## REQUIRED ACTION
Rewrite every line of the rows below as a numbered list, skipping blank lines. Leave the pictures out of your answer.

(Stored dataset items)
—————

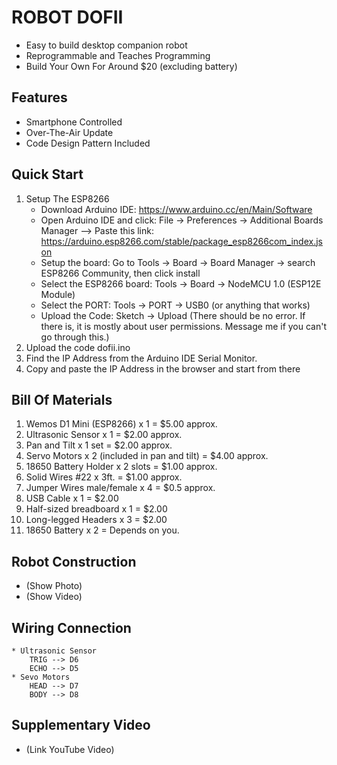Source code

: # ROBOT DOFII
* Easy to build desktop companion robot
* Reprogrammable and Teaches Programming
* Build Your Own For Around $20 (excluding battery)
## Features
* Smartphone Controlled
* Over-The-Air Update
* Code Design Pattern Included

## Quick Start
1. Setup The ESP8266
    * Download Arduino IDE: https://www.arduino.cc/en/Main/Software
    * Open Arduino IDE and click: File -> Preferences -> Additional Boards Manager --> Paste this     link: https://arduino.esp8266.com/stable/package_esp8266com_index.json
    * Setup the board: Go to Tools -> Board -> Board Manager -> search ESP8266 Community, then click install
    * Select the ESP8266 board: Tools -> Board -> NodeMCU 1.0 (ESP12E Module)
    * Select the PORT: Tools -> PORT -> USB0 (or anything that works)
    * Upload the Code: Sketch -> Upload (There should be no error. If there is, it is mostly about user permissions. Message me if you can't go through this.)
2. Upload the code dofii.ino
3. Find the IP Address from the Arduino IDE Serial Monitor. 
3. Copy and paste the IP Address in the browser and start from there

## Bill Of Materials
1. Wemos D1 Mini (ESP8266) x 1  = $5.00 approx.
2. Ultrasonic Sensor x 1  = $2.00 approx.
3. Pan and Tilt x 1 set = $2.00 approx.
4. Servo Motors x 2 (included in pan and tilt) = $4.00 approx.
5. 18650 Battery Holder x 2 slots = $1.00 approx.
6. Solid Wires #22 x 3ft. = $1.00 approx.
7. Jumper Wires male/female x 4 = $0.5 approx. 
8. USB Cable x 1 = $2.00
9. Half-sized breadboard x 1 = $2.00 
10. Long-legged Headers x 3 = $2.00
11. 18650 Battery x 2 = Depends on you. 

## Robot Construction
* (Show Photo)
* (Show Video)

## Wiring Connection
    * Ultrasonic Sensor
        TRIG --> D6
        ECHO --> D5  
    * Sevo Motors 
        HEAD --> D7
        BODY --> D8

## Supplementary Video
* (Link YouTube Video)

—————

## YOUR RESPONSE
1. Source code
2. : # ROBOT DOFII
3. * Easy to build desktop companion robot
4. * Reprogrammable and Teaches Programming
5. * Build Your Own For Around $20 (excluding battery)
6. ## Features
7. * Smartphone Controlled
8. * Over-The-Air Update
9. * Code Design Pattern Included
10. ## Quick Start
11. 1. Setup The ESP8266
12.     * Download Arduino IDE: https://www.arduino.cc/en/Main/Software
13.     * Open Arduino IDE and click: File -> Preferences -> Additional Boards Manager --> Paste this     link: https://arduino.esp8266.com/stable/package_esp8266com_index.json
14.     * Setup the board: Go to Tools -> Board -> Board Manager -> search ESP8266 Community, then click install
15.     * Select the ESP8266 board: Tools -> Board -> NodeMCU 1.0 (ESP12E Module)
16.     * Select the PORT: Tools -> PORT -> USB0 (or anything that works)
17.     * Upload the Code: Sketch -> Upload (There should be no error. If there is, it is mostly about user permissions. Message me if you can't go through this.)
18. 2. Upload the code dofii.ino
19. 3. Find the IP Address from the Arduino IDE Serial Monitor. 
20. 3. Copy and paste the IP Address in the browser and start from there
21. ## Bill Of Materials
22. 1. Wemos D1 Mini (ESP8266) x 1  = $5.00 approx.
23. 2. Ultrasonic Sensor x 1  = $2.00 approx.
24. 3. Pan and Tilt x 1 set = $2.00 approx.
25. 4. Servo Motors x 2 (included in pan and tilt) = $4.00 approx.
26. 5. 18650 Battery Holder x 2 slots = $1.00 approx.
27. 6. Solid Wires #22 x 3ft. = $1.00 approx.
28. 7. Jumper Wires male/female x 4 = $0.5 approx. 
29. 8. USB Cable x 1 = $2.00
30. 9. Half-sized breadboard x 1 = $2.00 
31. 10. Long-legged Headers x 3 = $2.00
32. 11. 18650 Battery x 2 = Depends on you. 
33. ## Robot Construction
34. * (Show Photo)
35. * (Show Video)
36. ## Wiring Connection
37.     * Ultrasonic Sensor
38.         TRIG --> D6
39.         ECHO --> D5  
40.     * Sevo Motors 
41.         HEAD --> D7
42.         BODY --> D8
43. ## Supplementary Video
44. * (Link YouTube Video)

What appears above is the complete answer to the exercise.